Governo diz que vai perder R$ 35 milhões com ICMS

Secretário nega aumento de receita com imposto de micro e pequenas empresas

07/12/17 às 21:25 - Atualizado às 21:21 Da Redação
Mauro Ricardo: emenda limitou aumento de imposto em 25% (foto: Divulgação)

O secretário de Estado da Fazenda, Mauro Ricardo Costa, afirmou, em reunião com empresários na Associação Comercial do Paraná (ACP), na noite de quarta-feira, que o governo vai perder R$ 35 milhões em receita, por ano, com as mudanças nas regras de cobrança do Imposto sobre Circulação de Mercadorias e Serviços (ICMS) para micro e pequenas empresas enquadradas no Simples Nacional. A proposta foi aprovada esta semana pela Assembleia Legislativa sob resistência de entidades empresariais, que apontaram que haveria aumento de até 58% do imposto para empresas com faixa intermediária de tributação e que a arrecadação do governo aumentaria até 24%.
Costa negou, e reafirmou que além de manter a isenção para empresas com faturamento anual de até R$ 360 mil, 74% das empresas terão redução do imposto. O secretário admitiu que algumas empresas terão aumento de tributação, mas que por isso o governo aceitou a aprovação de uma emenda, pela Assembleia, para limitar essa elevação a 25%. nos próximos dois anos. Além disso, o governo diz que esse limite será reduzido ainda para 20%. “Para a pequena faixa que teria aumento na tributação, discutimos na Assembleia Legislativa um limitador. Só pode crescer, no máximo, 20%, que foi uma trava que pactuamos com as entidades. Na arrecadação global do Estado haverá redução de R$ 35 milhões, tendo em vista que não há trava para redução, sendo que parte das empresas que hoje pagam ficarão isentas de ICMS”, afirmou.

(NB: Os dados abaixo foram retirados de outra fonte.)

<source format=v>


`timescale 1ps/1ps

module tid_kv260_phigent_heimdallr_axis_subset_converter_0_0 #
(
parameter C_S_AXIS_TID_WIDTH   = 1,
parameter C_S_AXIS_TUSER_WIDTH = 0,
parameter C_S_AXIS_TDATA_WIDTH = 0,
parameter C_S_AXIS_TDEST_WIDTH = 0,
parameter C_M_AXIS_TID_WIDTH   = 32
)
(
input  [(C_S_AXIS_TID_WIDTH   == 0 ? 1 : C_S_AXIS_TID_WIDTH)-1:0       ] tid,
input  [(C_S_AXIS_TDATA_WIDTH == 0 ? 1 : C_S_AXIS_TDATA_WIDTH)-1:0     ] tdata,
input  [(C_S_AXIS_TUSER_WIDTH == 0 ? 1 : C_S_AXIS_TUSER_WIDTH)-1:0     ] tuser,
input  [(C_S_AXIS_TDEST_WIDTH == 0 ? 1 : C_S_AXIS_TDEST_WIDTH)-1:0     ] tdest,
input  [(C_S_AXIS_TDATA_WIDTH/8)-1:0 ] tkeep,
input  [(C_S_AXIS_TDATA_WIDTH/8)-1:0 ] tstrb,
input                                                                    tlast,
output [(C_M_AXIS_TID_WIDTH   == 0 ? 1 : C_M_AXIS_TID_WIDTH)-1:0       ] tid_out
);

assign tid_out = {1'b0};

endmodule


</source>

“O projeto do Governo não tem a finalidade de aumentar a arrecadação, mas apenas adaptar a tributação das empresas paranaenses à nova lei nacional”, garantiu ele, que durante a reunião, ouviu declarações de apoio e também de preocupação, mas comentou que houve “muitos equívocos” na interpretação do texto e garantiu que o governo acompanhará a evolução da arrecadação em 2018 e fará ajustes, caso necessário.

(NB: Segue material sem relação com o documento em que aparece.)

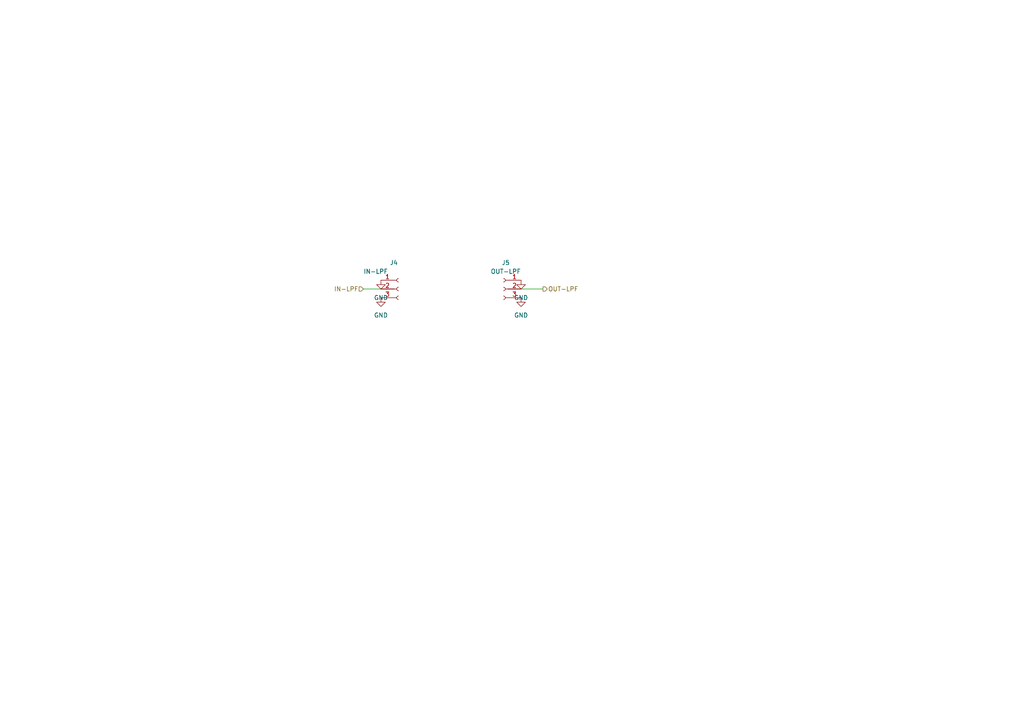
<source format=kicad_sch>
(kicad_sch (version 20230121) (generator eeschema)

  (uuid c9274a49-0d6f-4283-8f2a-879b06ab2216)

  (paper "A4")

  


  (wire (pts (xy 105.41 83.82) (xy 110.49 83.82))
    (stroke (width 0) (type default))
    (uuid 498527eb-ee74-45be-95ce-ee939341ad6f)
  )
  (wire (pts (xy 157.48 83.82) (xy 151.13 83.82))
    (stroke (width 0) (type default))
    (uuid bfa39037-8c00-42ab-959d-efcc568de809)
  )

  (hierarchical_label "OUT-LPF" (shape output) (at 157.48 83.82 0) (fields_autoplaced)
    (effects (font (size 1.27 1.27)) (justify left))
    (uuid a2fabdcc-f6e3-4dbb-b350-960ecd453cc7)
  )
  (hierarchical_label "IN-LPF" (shape input) (at 105.41 83.82 180) (fields_autoplaced)
    (effects (font (size 1.27 1.27)) (justify right))
    (uuid ef342ffd-8152-4f1a-a1a8-7fdd6239a92b)
  )

  (symbol (lib_id "power:GND") (at 110.49 86.36 0) (unit 1)
    (in_bom yes) (on_board yes) (dnp no) (fields_autoplaced)
    (uuid 0c634d10-b9ff-45a3-a7b0-42552773a0c6)
    (property "Reference" "#PWR0101" (at 110.49 92.71 0)
      (effects (font (size 1.27 1.27)) hide)
    )
    (property "Value" "GND" (at 110.49 91.44 0)
      (effects (font (size 1.27 1.27)))
    )
    (property "Footprint" "" (at 110.49 86.36 0)
      (effects (font (size 1.27 1.27)) hide)
    )
    (property "Datasheet" "" (at 110.49 86.36 0)
      (effects (font (size 1.27 1.27)) hide)
    )
    (pin "1" (uuid ccf961fc-564c-407c-973d-306130fb8003))
    (instances
      (project "SDR-Transceiver"
        (path "/09eb8c56-3cf8-43d0-96ec-95e0f12e2183/3c85d954-82ab-4b0c-952d-ee98ece6c954"
          (reference "#PWR0101") (unit 1)
        )
      )
    )
  )

  (symbol (lib_id "power:GND") (at 151.13 81.28 0) (unit 1)
    (in_bom yes) (on_board yes) (dnp no) (fields_autoplaced)
    (uuid 0ddc6769-f766-469c-90f0-143f22204288)
    (property "Reference" "#PWR0156" (at 151.13 87.63 0)
      (effects (font (size 1.27 1.27)) hide)
    )
    (property "Value" "GND" (at 151.13 86.36 0)
      (effects (font (size 1.27 1.27)))
    )
    (property "Footprint" "" (at 151.13 81.28 0)
      (effects (font (size 1.27 1.27)) hide)
    )
    (property "Datasheet" "" (at 151.13 81.28 0)
      (effects (font (size 1.27 1.27)) hide)
    )
    (pin "1" (uuid 73c278c7-5a97-4e7f-9981-bc9b1c028a4a))
    (instances
      (project "SDR-Transceiver"
        (path "/09eb8c56-3cf8-43d0-96ec-95e0f12e2183/3c85d954-82ab-4b0c-952d-ee98ece6c954"
          (reference "#PWR0156") (unit 1)
        )
      )
    )
  )

  (symbol (lib_id "power:GND") (at 110.49 81.28 0) (unit 1)
    (in_bom yes) (on_board yes) (dnp no) (fields_autoplaced)
    (uuid 15184bad-f3f6-4ee2-8054-b3ee63bb9a72)
    (property "Reference" "#PWR0154" (at 110.49 87.63 0)
      (effects (font (size 1.27 1.27)) hide)
    )
    (property "Value" "GND" (at 110.49 86.36 0)
      (effects (font (size 1.27 1.27)))
    )
    (property "Footprint" "" (at 110.49 81.28 0)
      (effects (font (size 1.27 1.27)) hide)
    )
    (property "Datasheet" "" (at 110.49 81.28 0)
      (effects (font (size 1.27 1.27)) hide)
    )
    (pin "1" (uuid eaae6ed8-58bf-4039-a09b-eca444362fa9))
    (instances
      (project "SDR-Transceiver"
        (path "/09eb8c56-3cf8-43d0-96ec-95e0f12e2183/3c85d954-82ab-4b0c-952d-ee98ece6c954"
          (reference "#PWR0154") (unit 1)
        )
      )
    )
  )

  (symbol (lib_id "Connector:Conn_01x03_Female") (at 146.05 83.82 0) (mirror y) (unit 1)
    (in_bom yes) (on_board yes) (dnp no) (fields_autoplaced)
    (uuid 6b398d1c-319d-4d23-9732-14e1190019e0)
    (property "Reference" "J5" (at 146.685 76.2 0)
      (effects (font (size 1.27 1.27)))
    )
    (property "Value" "OUT-LPF" (at 146.685 78.74 0)
      (effects (font (size 1.27 1.27)))
    )
    (property "Footprint" "Connector_PinSocket_2.54mm:PinSocket_1x03_P2.54mm_Vertical" (at 146.05 83.82 0)
      (effects (font (size 1.27 1.27)) hide)
    )
    (property "Datasheet" "~" (at 146.05 83.82 0)
      (effects (font (size 1.27 1.27)) hide)
    )
    (pin "1" (uuid 28c9c654-1a78-4e9c-8a76-613ecd35d7e2))
    (pin "2" (uuid 5218cf70-4a78-456f-a879-0cd33eac74dd))
    (pin "3" (uuid 90fa2234-f99d-42d2-900f-b27b1f064a3f))
    (instances
      (project "SDR-Transceiver"
        (path "/09eb8c56-3cf8-43d0-96ec-95e0f12e2183/3c85d954-82ab-4b0c-952d-ee98ece6c954"
          (reference "J5") (unit 1)
        )
      )
    )
  )

  (symbol (lib_id "Connector:Conn_01x03_Female") (at 115.57 83.82 0) (unit 1)
    (in_bom yes) (on_board yes) (dnp no)
    (uuid dc656fff-18ac-4a4a-803f-1283e189c131)
    (property "Reference" "J4" (at 113.03 76.2 0)
      (effects (font (size 1.27 1.27)) (justify left))
    )
    (property "Value" "IN-LPF" (at 105.41 78.74 0)
      (effects (font (size 1.27 1.27)) (justify left))
    )
    (property "Footprint" "Connector_PinSocket_2.54mm:PinSocket_1x03_P2.54mm_Vertical" (at 115.57 83.82 0)
      (effects (font (size 1.27 1.27)) hide)
    )
    (property "Datasheet" "~" (at 115.57 83.82 0)
      (effects (font (size 1.27 1.27)) hide)
    )
    (pin "1" (uuid 1bea2d3e-9a6b-43e7-a923-a46d25d9feb6))
    (pin "2" (uuid c5a78709-ccd8-4194-bb29-d2b9bc7a0e76))
    (pin "3" (uuid 26b2ee41-9cd6-4edc-ad66-01dbc2204e8e))
    (instances
      (project "SDR-Transceiver"
        (path "/09eb8c56-3cf8-43d0-96ec-95e0f12e2183/3c85d954-82ab-4b0c-952d-ee98ece6c954"
          (reference "J4") (unit 1)
        )
      )
    )
  )

  (symbol (lib_id "power:GND") (at 151.13 86.36 0) (unit 1)
    (in_bom yes) (on_board yes) (dnp no) (fields_autoplaced)
    (uuid ff17f9c1-2039-4ebf-9fc3-920c4c176031)
    (property "Reference" "#PWR0155" (at 151.13 92.71 0)
      (effects (font (size 1.27 1.27)) hide)
    )
    (property "Value" "GND" (at 151.13 91.44 0)
      (effects (font (size 1.27 1.27)))
    )
    (property "Footprint" "" (at 151.13 86.36 0)
      (effects (font (size 1.27 1.27)) hide)
    )
    (property "Datasheet" "" (at 151.13 86.36 0)
      (effects (font (size 1.27 1.27)) hide)
    )
    (pin "1" (uuid 09646beb-ade8-41ba-9ebf-5e24d1502112))
    (instances
      (project "SDR-Transceiver"
        (path "/09eb8c56-3cf8-43d0-96ec-95e0f12e2183/3c85d954-82ab-4b0c-952d-ee98ece6c954"
          (reference "#PWR0155") (unit 1)
        )
      )
    )
  )
)

</source>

Pânico - O líder do governo na Assembleia, deputado Luiz Claudio Romanelli, que também participou da reunião, disse que houve um processo forte de desinformação. “Alguns fizeram notas com verdadeiros absurdos. Mentiras foram divulgadas e causaram grande pânico”, comentou. “Temos de confiar nos números da Secretaria da Fazenda. Direito tributário não é para principiantes”, afirmou.
Leonardo Sperb de Paola, vice-presidente da Associação Comercial do Paraná, disse que não é hora de o Estado do Paraná perder arrecadação e nem de as empresas pagarem mais. “Se em janeiro houver aumento na arrecadação, vamos voltar à mesa de negociação”, defendeu.

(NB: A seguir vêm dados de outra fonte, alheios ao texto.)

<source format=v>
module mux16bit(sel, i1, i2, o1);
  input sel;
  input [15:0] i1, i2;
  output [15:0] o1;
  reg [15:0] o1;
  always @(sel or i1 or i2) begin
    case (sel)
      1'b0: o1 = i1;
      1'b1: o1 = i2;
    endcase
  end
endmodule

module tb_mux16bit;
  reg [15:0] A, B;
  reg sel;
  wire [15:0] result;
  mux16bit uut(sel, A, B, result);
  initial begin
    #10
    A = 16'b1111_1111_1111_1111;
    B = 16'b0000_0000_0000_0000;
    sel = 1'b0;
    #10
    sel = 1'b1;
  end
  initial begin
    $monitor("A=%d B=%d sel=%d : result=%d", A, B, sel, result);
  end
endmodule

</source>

Segundo o governo, o projeto de lei 557/17, que altera o ICMS das micro e pequenas empresas no Paraná, vai adequar as faixas de faturamento aplicadas atualmente, que serão reduzidas de 20 para cinco, e implantar a progressividade na tributação. Dessa maneira, uma nova alíquota só deverá ser aplicada sobre a parcela da receita bruta que ultrapassar a faixa de enquadramento anterior, explica o Executivo.
Pelo regime atual, o excesso de faixas de faturamento e de alíquotas causava dificuldade de operacionalização, além de ser um desestímulo ao crescimento das empresas, uma vez que a cada progressão de faixa de faturamento incide uma alíquota maior, afirma o governo.